Friday, December 15, 2006
Democrats and Generals
During the 1916 presidential campaign, Democratic incumbent Woodrow Wilson campaigned on a slogan of “He kept us out of war”, referring of course to the First World War which had engulfed Europe. Thanks in no small part to this slogan, he won re-election. A month into his second term, Wilson asked Congress to declare war on Germany.
During the 1940 presidential campaign, Democratic incumbent Franklin D. Roosevelt declared, “I have said this before, but I shall say it again and again and again: Your boys are not going to be sent into any foreign wars”, referring of course to the Second World War which had engulfed Europe. Fourteen months later, Roosevelt asked Congress to declare war on Japan.
During the 1964 presidential campaign, Democratic incumbent Lyndon B. Johnson declared, “We are not about to send American boys nine or ten thousand miles from home to do what Asian boys ought to be doing for themselves”, referring of course to the fighting between North and South Vietnam. In 1965 Johnson increased the number of American troops in Vietnam eight-fold (from 23,300 on December 31, 1964 to 184,300 on the same date a year later).

• **THE DATA**:
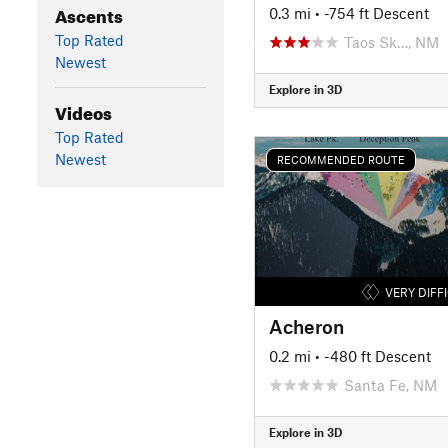
Ascents
0.3 mi
• -754 ft Descent
Top Rated
Taos Sk…, NM
Newest
Explore in 3D
Videos
Top Rated
Newest
RECOMMENDED ROUTE
VERY DIFF
Acheron
0.2 mi
• -480 ft Descent
Santa Fe, NM
Explore in 3D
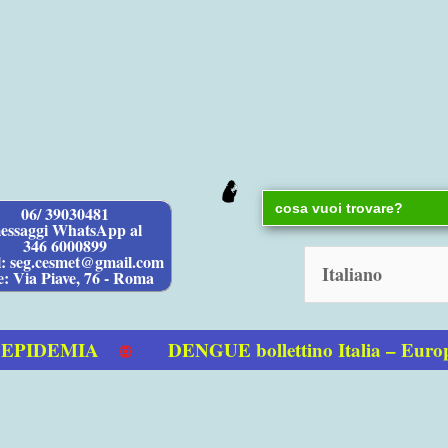
Search
06/ 39030481
for:
essaggi WhatsApp al
346 6000899
l: seg.cesmet@gmail.com
e: Via Piave, 76 - Roma
IDEMIA
DENGUE bollettino Italia – Europa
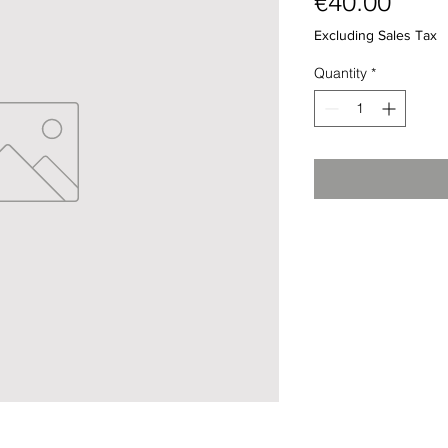
Pric
€40.00
Excluding Sales Tax
Quantity
*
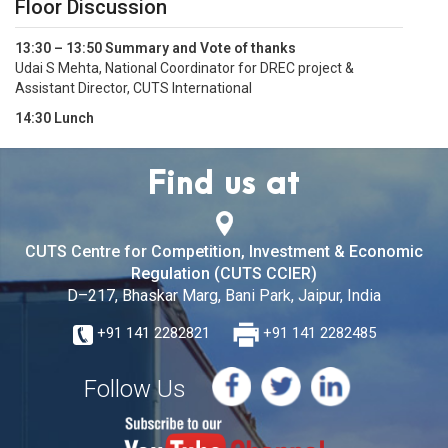
Floor Discussion
13:30 – 13:50 Summary and Vote of thanks
Udai S Mehta, National Coordinator for DREC project &
Assistant Director, CUTS International
14:30 Lunch
Find us at
CUTS Centre for Competition, Investment & Economic
Regulation (CUTS CCIER)
D–217, Bhaskar Marg, Bani Park, Jaipur, India
+91 141 2282821
+91 141 2282485
Follow Us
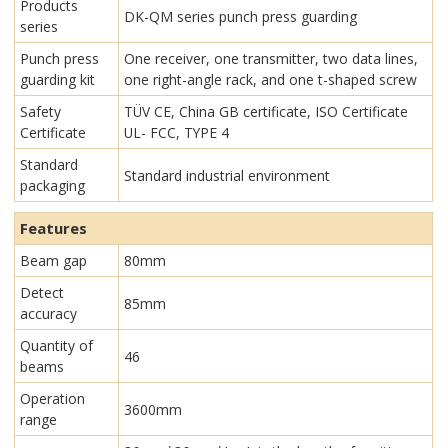
Products
DK-QM series punch press guarding
series
Punch press
One receiver, one transmitter, two data lines,
guarding kit
one right-angle rack, and one t-shaped screw
Safety
TÜV CE, China GB certificate, ISO Certificate
Certificate
UL- FCC, TYPE 4
Standard
Standard industrial environment
packaging
Features
Beam gap
80mm
Detect
85mm
accuracy
Quantity of
46
beams
Operation
3600mm
range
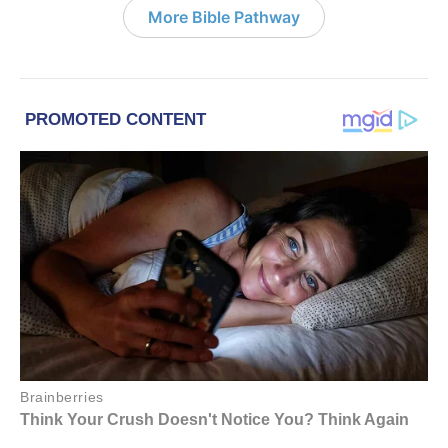
More Bible Pathway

• **ABOUT THIS EXERCISE**: In the post on Democrats and Generals, what slogan did Woodrow Wilson run on in 1916? The material that comes after the post stands apart from it.

• **RESPONSE**: "He kept us out of war."